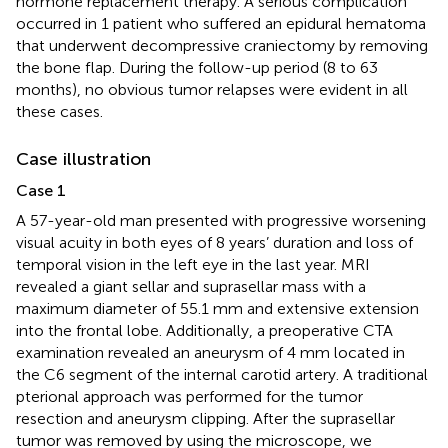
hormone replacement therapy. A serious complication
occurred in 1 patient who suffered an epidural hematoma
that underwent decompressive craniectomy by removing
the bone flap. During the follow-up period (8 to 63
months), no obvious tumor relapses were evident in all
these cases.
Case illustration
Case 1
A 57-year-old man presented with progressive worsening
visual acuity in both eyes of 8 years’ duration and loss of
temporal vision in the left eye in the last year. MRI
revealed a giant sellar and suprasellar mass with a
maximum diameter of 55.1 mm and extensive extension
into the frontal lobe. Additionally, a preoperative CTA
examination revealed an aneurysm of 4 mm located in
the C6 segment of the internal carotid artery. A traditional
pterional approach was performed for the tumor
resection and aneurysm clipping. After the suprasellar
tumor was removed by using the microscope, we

━━━━

* [AIM OF THE EXERCISE]
What you return must match, line for line, the data from the line containing "that underwent decompressive" to its end, both ends included.

* [OUTPUT BELOW]
that underwent decompressive craniectomy by removing
the bone flap. During the follow-up period (8 to 63
months), no obvious tumor relapses were evident in all
these cases.
Case illustration
Case 1
A 57-year-old man presented with progressive worsening
visual acuity in both eyes of 8 years’ duration and loss of
temporal vision in the left eye in the last year. MRI
revealed a giant sellar and suprasellar mass with a
maximum diameter of 55.1 mm and extensive extension
into the frontal lobe. Additionally, a preoperative CTA
examination revealed an aneurysm of 4 mm located in
the C6 segment of the internal carotid artery. A traditional
pterional approach was performed for the tumor
resection and aneurysm clipping. After the suprasellar
tumor was removed by using the microscope, we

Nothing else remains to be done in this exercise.